== Text under study ==
^^^^^^^^^^^^^^^^
Saturday, May 26, 2012

Lemon Oregano Tilapia Stuffed Tomato with Tangy Pomegranate Honey Cole Slaw

Tomato season is here!

     Being a seasonal chef does have its benefits.  I used to write seasonal menus and often I would rewrite a menu for items that had a short season, so they would featured.  After the short growing season, I moved on to to writing the next menu.  Constantly evolving seasonal menus never get old and tired.  There is always something new and exciting to offer!
     The Executive Chef Teacher at chef school was raving about harvesting the first tomato of the season from her garden this week.  People with green thumbs everywhere will soon have tomatoes coming out of their ears, so it is a good time of the season to post some tomato recipes.
     I have posted a few stuffed tomato recipes in this food blog in the past.  Today, I wanted to post a stuffed tomato that had no mayonnaise or sour cream in the recipe.  The goal was a lighter stuffed tomato that still had great flavor.  
     I did not want to drench the tomato with a vinaegrette, so I chose to create a complimentary flavored slaw as a bed for the tomato to set upon.  What flavor?  Decisions, decisions.  I had just picked up a bottle of Arabic Persian pomegranate molasses at the International Food Market in Las Vegas earlier.  I had success at making salad dressings with pomegranate molasses in the past.
^^^^^^^^^^^^^^^^
== Dataset excerpts ==

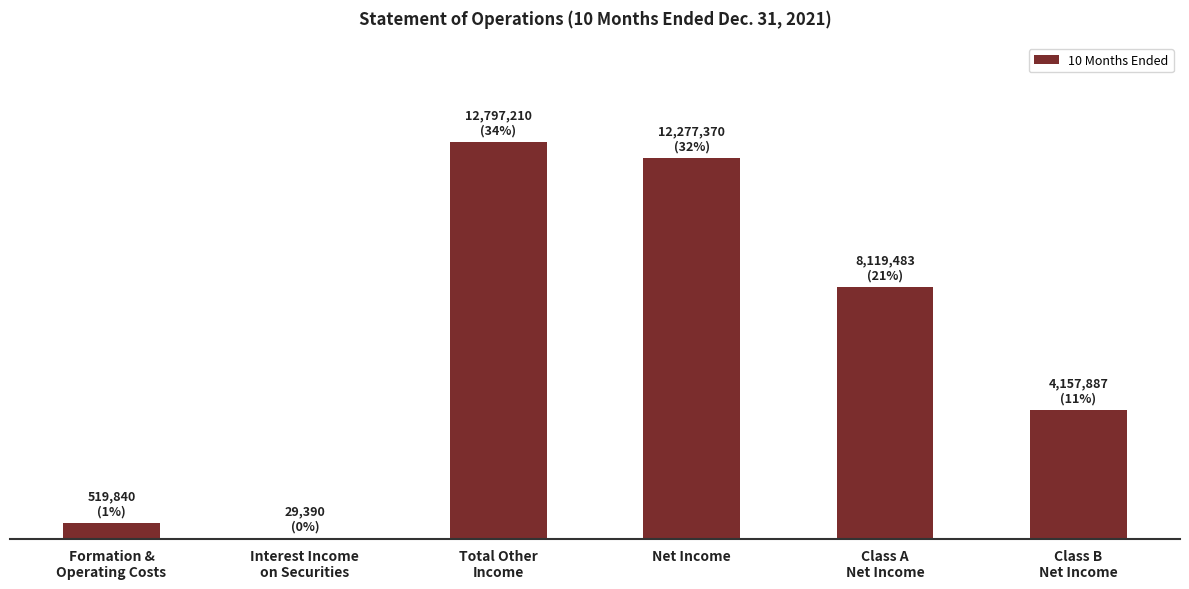

How many bars are there in total?

6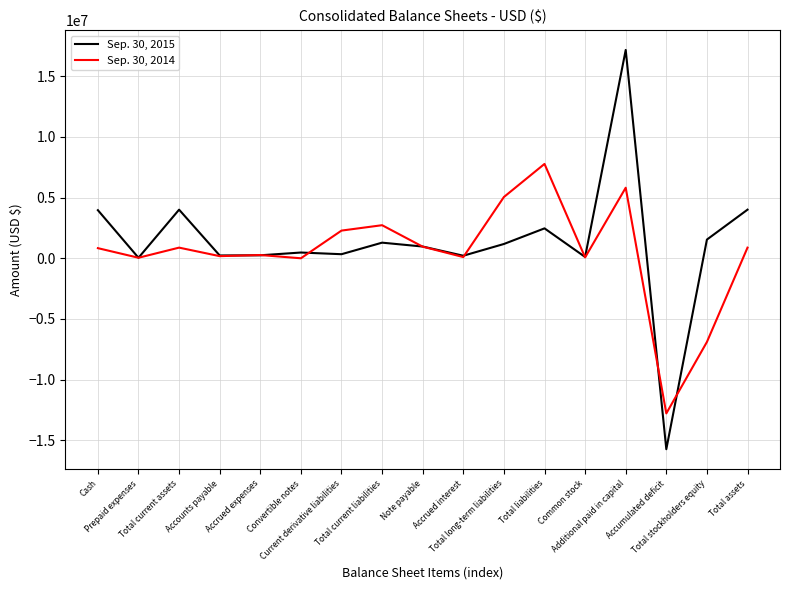

How many lines are shown in the chart?

2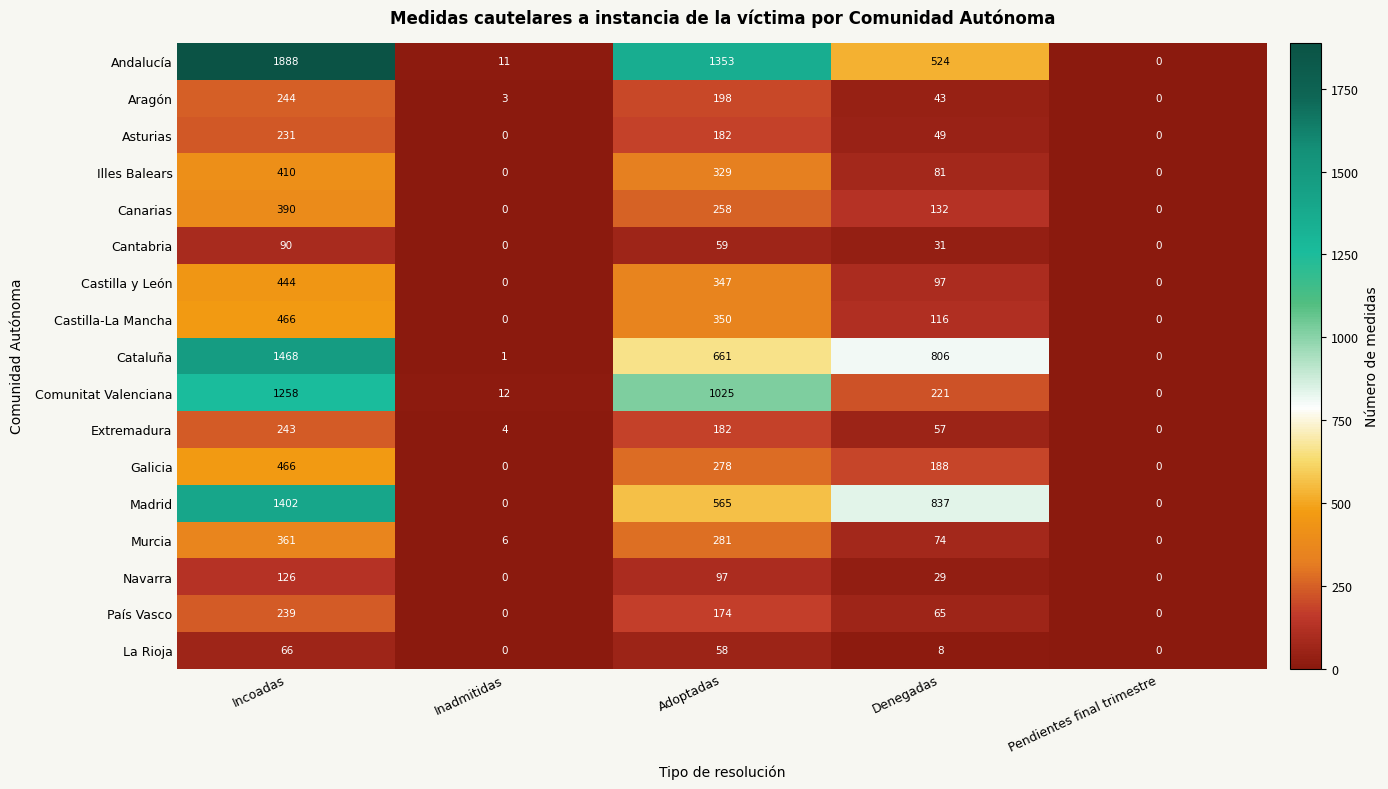

At Denegadas, list the series in order from smallest to largest.

La Rioja, Navarra, Cantabria, Aragón, Asturias, Extremadura, País Vasco, Murcia, Illes Balears, Castilla y León, Castilla-La Mancha, Canarias, Galicia, Comunitat Valenciana, Andalucía, Cataluña, Madrid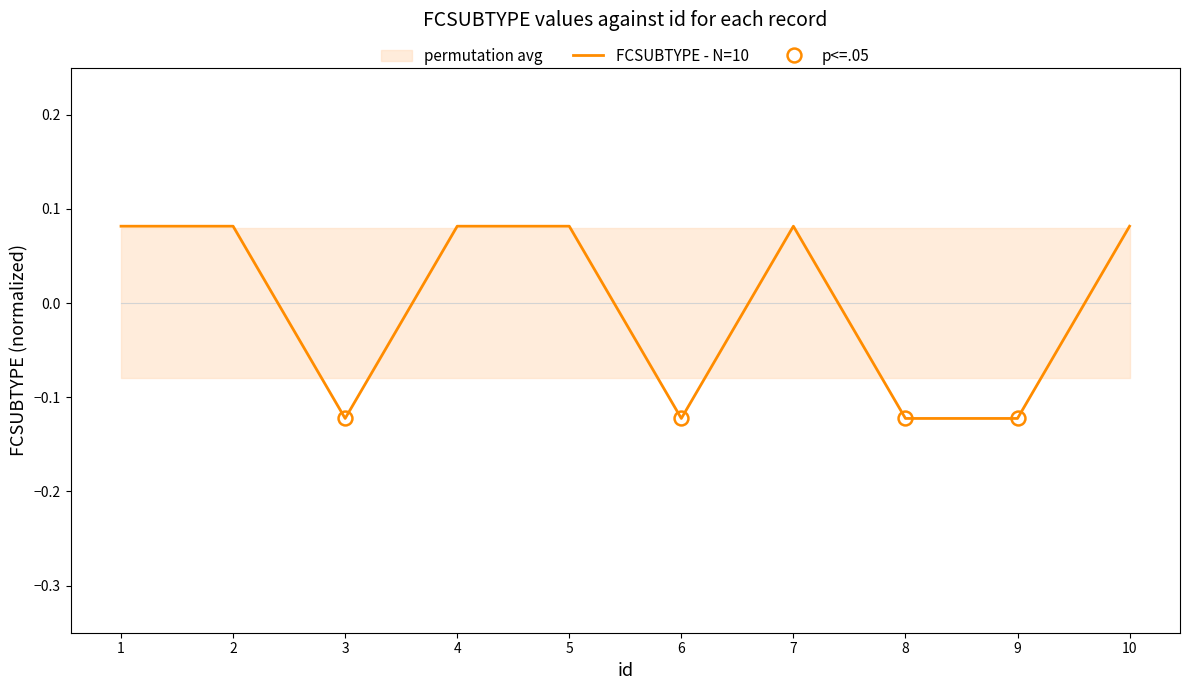

What is the difference between the second highest and second lowest values?

0.2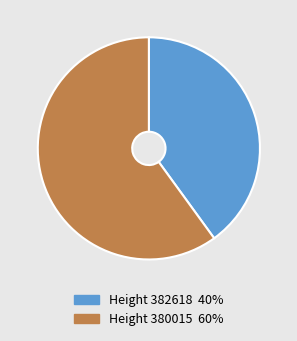

Rank the categories by value from lowest to highest.

Height 382618 40%, Height 380015 60%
^^^^^^^^^^^^^^^^
Copy word for word the stretch of the stuffed tomato post that begins at "Saturday, May 26, 2012" and stops after "exciting to offer!".

== Task result ==
Saturday, May 26, 2012

Lemon Oregano Tilapia Stuffed Tomato with Tangy Pomegranate Honey Cole Slaw

Tomato season is here!

     Being a seasonal chef does have its benefits.  I used to write seasonal menus and often I would rewrite a menu for items that had a short season, so they would featured.  After the short growing season, I moved on to to writing the next menu.  Constantly evolving seasonal menus never get old and tired.  There is always something new and exciting to offer!